Please output the listing that follows exactly, but keep all images out.

*** LISTED RECORDS ***

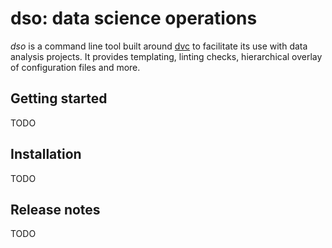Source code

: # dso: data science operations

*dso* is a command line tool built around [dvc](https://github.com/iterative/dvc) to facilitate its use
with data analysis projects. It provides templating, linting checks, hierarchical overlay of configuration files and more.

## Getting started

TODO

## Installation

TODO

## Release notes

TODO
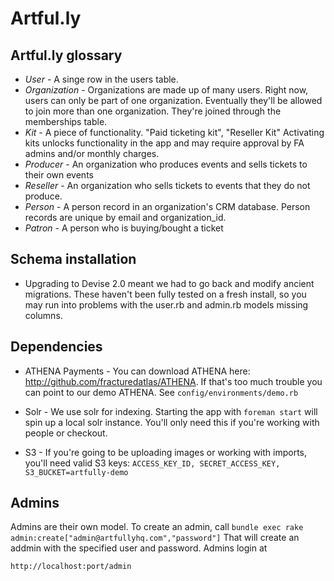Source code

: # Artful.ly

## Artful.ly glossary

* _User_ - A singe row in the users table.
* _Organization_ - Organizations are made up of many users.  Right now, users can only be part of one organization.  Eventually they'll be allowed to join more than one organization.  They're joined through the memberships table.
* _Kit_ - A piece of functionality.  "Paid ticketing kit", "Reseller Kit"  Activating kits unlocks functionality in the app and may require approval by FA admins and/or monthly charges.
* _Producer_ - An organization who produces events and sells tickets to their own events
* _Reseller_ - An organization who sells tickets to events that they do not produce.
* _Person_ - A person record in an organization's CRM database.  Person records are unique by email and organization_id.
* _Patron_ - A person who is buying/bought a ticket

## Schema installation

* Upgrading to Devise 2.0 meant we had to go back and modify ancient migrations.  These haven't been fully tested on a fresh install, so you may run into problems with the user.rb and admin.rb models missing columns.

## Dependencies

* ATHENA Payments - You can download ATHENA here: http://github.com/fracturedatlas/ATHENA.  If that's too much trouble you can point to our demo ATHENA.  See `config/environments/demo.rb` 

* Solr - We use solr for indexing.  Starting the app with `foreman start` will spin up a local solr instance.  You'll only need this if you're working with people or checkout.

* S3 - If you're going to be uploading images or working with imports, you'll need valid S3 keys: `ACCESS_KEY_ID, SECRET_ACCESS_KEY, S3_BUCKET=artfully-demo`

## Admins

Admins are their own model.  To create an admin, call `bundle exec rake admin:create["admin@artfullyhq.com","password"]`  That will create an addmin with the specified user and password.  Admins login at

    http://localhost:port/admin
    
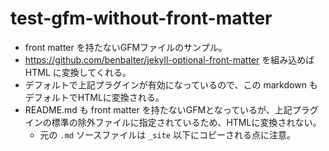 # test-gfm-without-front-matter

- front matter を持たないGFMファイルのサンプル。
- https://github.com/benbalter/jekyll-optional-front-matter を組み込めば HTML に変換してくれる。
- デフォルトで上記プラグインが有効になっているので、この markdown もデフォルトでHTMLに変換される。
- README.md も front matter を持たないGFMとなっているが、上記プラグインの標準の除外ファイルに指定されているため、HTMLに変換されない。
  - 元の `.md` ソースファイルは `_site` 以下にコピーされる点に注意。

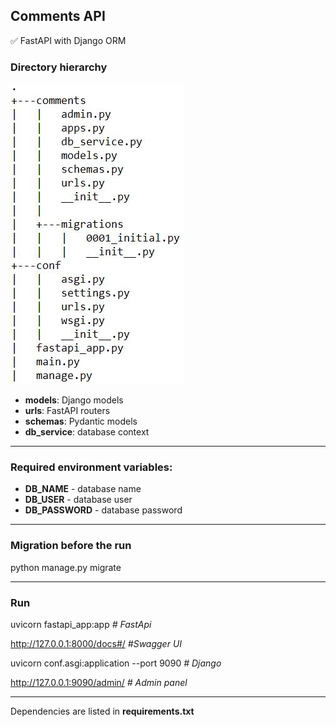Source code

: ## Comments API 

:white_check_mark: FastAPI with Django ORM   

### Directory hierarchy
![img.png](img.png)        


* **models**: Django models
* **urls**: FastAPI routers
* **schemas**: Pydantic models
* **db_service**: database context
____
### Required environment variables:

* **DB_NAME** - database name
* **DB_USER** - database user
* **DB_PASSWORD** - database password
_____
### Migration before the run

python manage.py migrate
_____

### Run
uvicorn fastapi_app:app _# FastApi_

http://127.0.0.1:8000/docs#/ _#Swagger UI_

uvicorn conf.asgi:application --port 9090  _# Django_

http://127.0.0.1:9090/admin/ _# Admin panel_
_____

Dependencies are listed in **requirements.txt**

*** End of LISTED RECORDS ***

ANSWER SECTION:
Source code

: # dso: data science operations

*dso* is a command line tool built around [dvc](https://github.com/iterative/dvc) to facilitate its use
with data analysis projects. It provides templating, linting checks, hierarchical overlay of configuration files and more.

## Getting started

TODO

## Installation

TODO

## Release notes

TODO
Source code

: # Artful.ly

## Artful.ly glossary

* _User_ - A singe row in the users table.
* _Organization_ - Organizations are made up of many users.  Right now, users can only be part of one organization.  Eventually they'll be allowed to join more than one organization.  They're joined through the memberships table.
* _Kit_ - A piece of functionality.  "Paid ticketing kit", "Reseller Kit"  Activating kits unlocks functionality in the app and may require approval by FA admins and/or monthly charges.
* _Producer_ - An organization who produces events and sells tickets to their own events
* _Reseller_ - An organization who sells tickets to events that they do not produce.
* _Person_ - A person record in an organization's CRM database.  Person records are unique by email and organization_id.
* _Patron_ - A person who is buying/bought a ticket

## Schema installation

* Upgrading to Devise 2.0 meant we had to go back and modify ancient migrations.  These haven't been fully tested on a fresh install, so you may run into problems with the user.rb and admin.rb models missing columns.

## Dependencies

* ATHENA Payments - You can download ATHENA here: http://github.com/fracturedatlas/ATHENA.  If that's too much trouble you can point to our demo ATHENA.  See `config/environments/demo.rb` 

* Solr - We use solr for indexing.  Starting the app with `foreman start` will spin up a local solr instance.  You'll only need this if you're working with people or checkout.

* S3 - If you're going to be uploading images or working with imports, you'll need valid S3 keys: `ACCESS_KEY_ID, SECRET_ACCESS_KEY, S3_BUCKET=artfully-demo`

## Admins

Admins are their own model.  To create an admin, call `bundle exec rake admin:create["admin@artfullyhq.com","password"]`  That will create an addmin with the specified user and password.  Admins login at

    http://localhost:port/admin
    
 # test-gfm-without-front-matter

- front matter を持たないGFMファイルのサンプル。
- https://github.com/benbalter/jekyll-optional-front-matter を組み込めば HTML に変換してくれる。
- デフォルトで上記プラグインが有効になっているので、この markdown もデフォルトでHTMLに変換される。
- README.md も front matter を持たないGFMとなっているが、上記プラグインの標準の除外ファイルに指定されているため、HTMLに変換されない。
  - 元の `.md` ソースファイルは `_site` 以下にコピーされる点に注意。

Source code

: ## Comments API 

:white_check_mark: FastAPI with Django ORM   

### Directory hierarchy
![img.png](img.png)        


* **models**: Django models
* **urls**: FastAPI routers
* **schemas**: Pydantic models
* **db_service**: database context
____
### Required environment variables:

* **DB_NAME** - database name
* **DB_USER** - database user
* **DB_PASSWORD** - database password
_____
### Migration before the run

python manage.py migrate
_____

### Run
uvicorn fastapi_app:app _# FastApi_

http://127.0.0.1:8000/docs#/ _#Swagger UI_

uvicorn conf.asgi:application --port 9090  _# Django_

http://127.0.0.1:9090/admin/ _# Admin panel_
_____

Dependencies are listed in **requirements.txt**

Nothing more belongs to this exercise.